◆ AUFGABEN
**a.** Für wie viele Access-Tabellen bräuchte Silvercreast den Arbeitsgruppen-Administrator laut dem Text zum Access-Arbeitsgruppen-Administrator eigentlich nur?
**b.** Gib aus dem Text zum Access-Arbeitsgruppen-Administrator den Abschnitt wortgetreu wieder, der bei den Worten "## Silvercreast (29." beginnt und nach den Worten "monger (30. September 2005)" endet.
**c.** Setze den Text zum Access-Arbeitsgruppen-Administrator nach seinem letzten Satz fort.

═════ VORLIEGENDER TEXT ═════

# Probleme mit MS Access Arbeitsgruppen- Administrator



## Silvercreast (29. September 2005)

Hallo 
ich habe ein Problem mit und zwar durch diesen Administrator (siehe Überschrift), den ich von meiner Firma aus benutzen muss, muss ich mich absofort immer bei jeder Access Anwendung die ich schreibe anmelden. Aber eigentlich bräuchte ich diesen Administrator nur für eine einzige Access - Tabelle. Gibt es eine Möglichkeit das ich diesen Administrator nur für diese eine Access - Tabelle aktivieren kann

gruß Silver


----------



## monger (30. September 2005)

Wie benutzt man denn einen Administrator?
 Dazu musst du dich schon als Administrator in Windows anmelden.
 Sonst jet dat nisch (so glaube ich).


----------



## Silvercreast (30. September 2005)

═════ DATENAUSZÜGE ═════

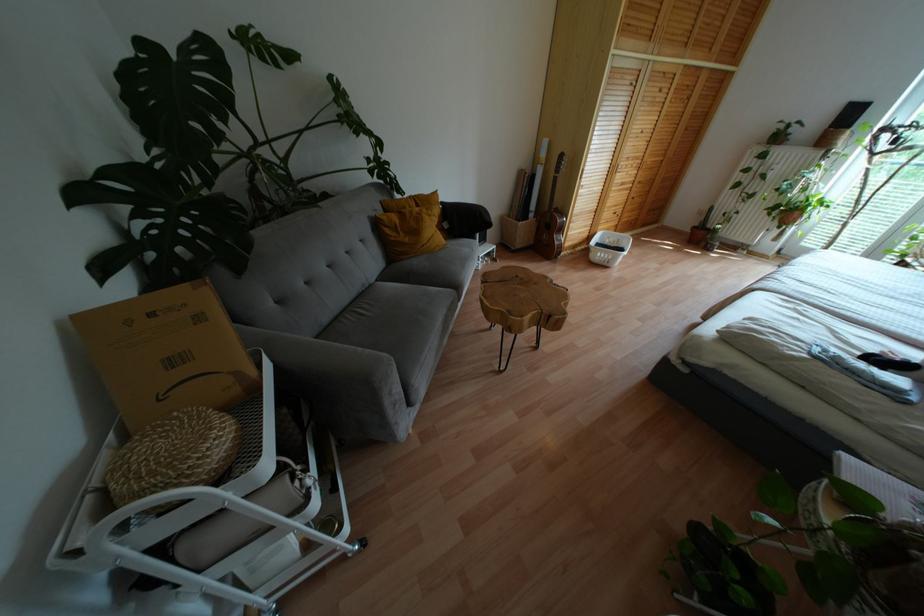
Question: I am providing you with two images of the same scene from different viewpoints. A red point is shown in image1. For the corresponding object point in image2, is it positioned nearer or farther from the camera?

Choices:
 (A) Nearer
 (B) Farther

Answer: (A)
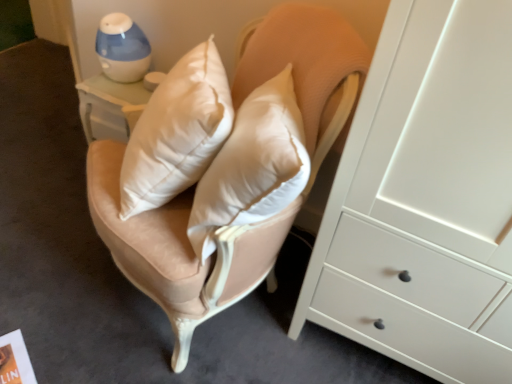
Question: Would you say blue plastic humidifier at upper left is inside or outside satin beige swivel chair at center?

Choices:
 (A) inside
 (B) outside

Answer: (B)

Question: From the image's perspective, is blue plastic humidifier at upper left positioned above or below satin beige swivel chair at center?

Choices:
 (A) above
 (B) below

Answer: (A)

Question: In terms of width, does blue plastic humidifier at upper left look wider or thinner when compared to satin beige swivel chair at center?

Choices:
 (A) thin
 (B) wide

Answer: (A)

Question: Is satin beige swivel chair at center inside or outside of blue plastic humidifier at upper left?

Choices:
 (A) inside
 (B) outside

Answer: (B)

Question: In the image, is satin beige swivel chair at center on the left side or the right side of blue plastic humidifier at upper left?

Choices:
 (A) right
 (B) left

Answer: (A)

Question: From the image's perspective, relative to blue plastic humidifier at upper left, is satin beige swivel chair at center above or below?

Choices:
 (A) above
 (B) below

Answer: (B)

Question: From their relative heights in the image, would you say satin beige swivel chair at center is taller or shorter than blue plastic humidifier at upper left?

Choices:
 (A) tall
 (B) short

Answer: (A)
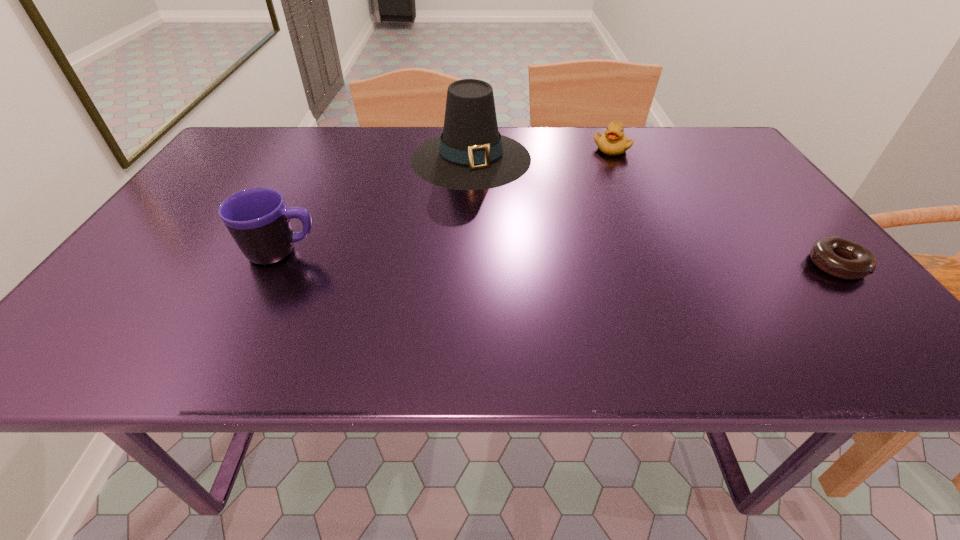
You are a GUI agent. You are given a task and a screenshot of the screen. Output one action in this format:
    pyautogui.click(x=<x>, y=<y>)
    Task: Click on the vacant space at the near edge of the desktop
    The image size is (960, 540).
    Given the screenshot: What is the action you would take?
    pyautogui.click(x=322, y=309)

This screenshot has height=540, width=960. In the image, there is a desktop. Identify the location of vacant region at the left edge. (255, 168).

Find the location of a particular element. This screenshot has width=960, height=540. free spot at the right edge of the desktop is located at coordinates (722, 173).

Image resolution: width=960 pixels, height=540 pixels. I want to click on vacant area at the near left corner of the desktop, so [x=182, y=297].

Locate an element on the screen. Image resolution: width=960 pixels, height=540 pixels. free space at the near right corner is located at coordinates (832, 291).

Where is `unoccupied area between the duckling and the tallest object`? Image resolution: width=960 pixels, height=540 pixels. unoccupied area between the duckling and the tallest object is located at coordinates (541, 153).

Find the location of a particular element. free space between the shortest object and the second shortest object is located at coordinates (724, 207).

You are a GUI agent. You are given a task and a screenshot of the screen. Output one action in this format:
    pyautogui.click(x=<x>, y=<y>)
    Task: Click on the free area in between the shortest object and the tallest object
    
    Given the screenshot: What is the action you would take?
    pyautogui.click(x=654, y=211)

Where is `vacant space in between the hat and the duckling`? vacant space in between the hat and the duckling is located at coordinates (541, 153).

Locate an element on the screen. This screenshot has width=960, height=540. unoccupied position between the tallest object and the mug is located at coordinates (377, 205).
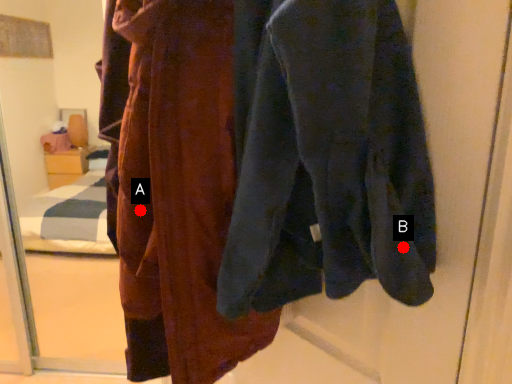
Question: Two points are circled on the image, labeled by A and B beside each circle. Which point is closer to the camera?

Choices:
 (A) A is closer
 (B) B is closer

Answer: (B)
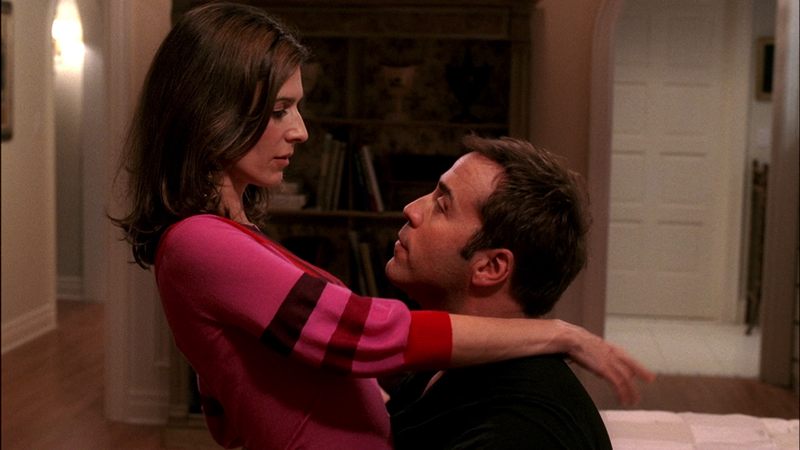
Find the location of a particular element. The width and height of the screenshot is (800, 450). lights is located at coordinates (64, 31).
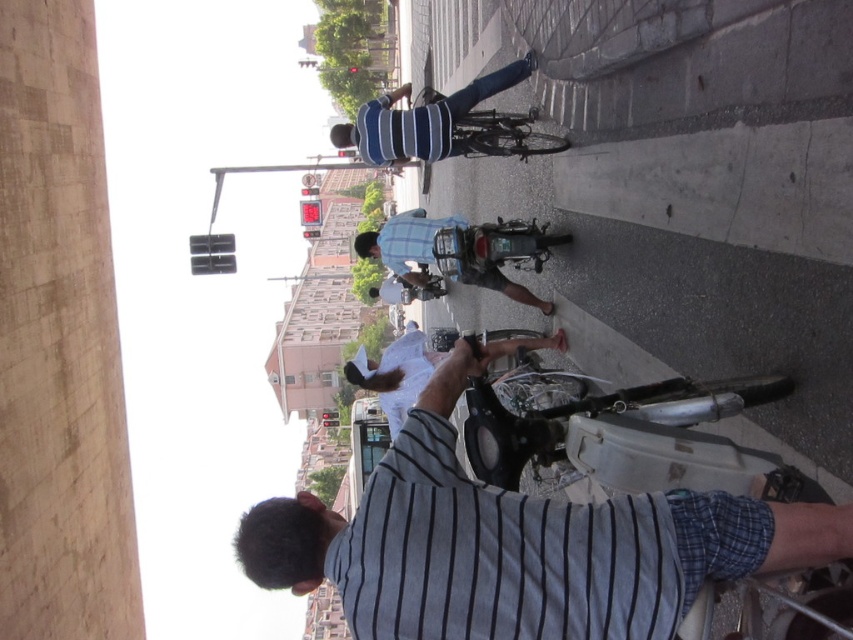
Question: Based on their relative distances, which object is nearer to the shiny black bicycle at center?

Choices:
 (A) white fabric shirt at center
 (B) striped fabric shirt at center
 (C) blue plaid shirt at center

Answer: (B)

Question: Can you confirm if striped fabric shirt at center is smaller than shiny black bicycle at center?

Choices:
 (A) no
 (B) yes

Answer: (A)

Question: Which point is farther to the camera?

Choices:
 (A) striped fabric shirt at center
 (B) white fabric shirt at center

Answer: (A)

Question: In this image, where is blue plaid shirt at center located relative to shiny black bicycle at center?

Choices:
 (A) right
 (B) left

Answer: (B)

Question: Can you confirm if gray striped shirt at center is bigger than blue plaid shirt at center?

Choices:
 (A) yes
 (B) no

Answer: (A)

Question: Which of these objects is positioned closest to the gray striped shirt at center?

Choices:
 (A) blue plaid shirt at center
 (B) shiny black bicycle at center

Answer: (A)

═════

◆ ANTWORTEN NACH NUMMER
**a.** Nur für eine einzige Access-Tabelle.

**b.**
## Silvercreast (29. September 2005)

Hallo 
ich habe ein Problem mit und zwar durch diesen Administrator (siehe Überschrift), den ich von meiner Firma aus benutzen muss, muss ich mich absofort immer bei jeder Access Anwendung die ich schreibe anmelden. Aber eigentlich bräuchte ich diesen Administrator nur für eine einzige Access - Tabelle. Gibt es eine Möglichkeit das ich diesen Administrator nur für diese eine Access - Tabelle aktivieren kann

gruß Silver


----------



## monger (30. September 2005)

**c.**
Ne das hat was mit nem Netzlaufwerk zu tun, und zwar findest du diesen Administrator , wenn du Office 2003 hast unter C:\Programme\Microsoft Office. Ich weiss eigentlich so recht über diesen Administrator rein gar nichts. Halt nur das ich den an mein Netzlaufwerk anschließen musste und seit dem muss ich mich bei allen Access Tabellen anmelden. Da ich aber mit C++ Programmiere und in Access Datenbanken meine Daten speichern will, muss ich es unbedingt hinkriegen, das ich mich nur noch bei bestimmten Tabellen anmelden muss.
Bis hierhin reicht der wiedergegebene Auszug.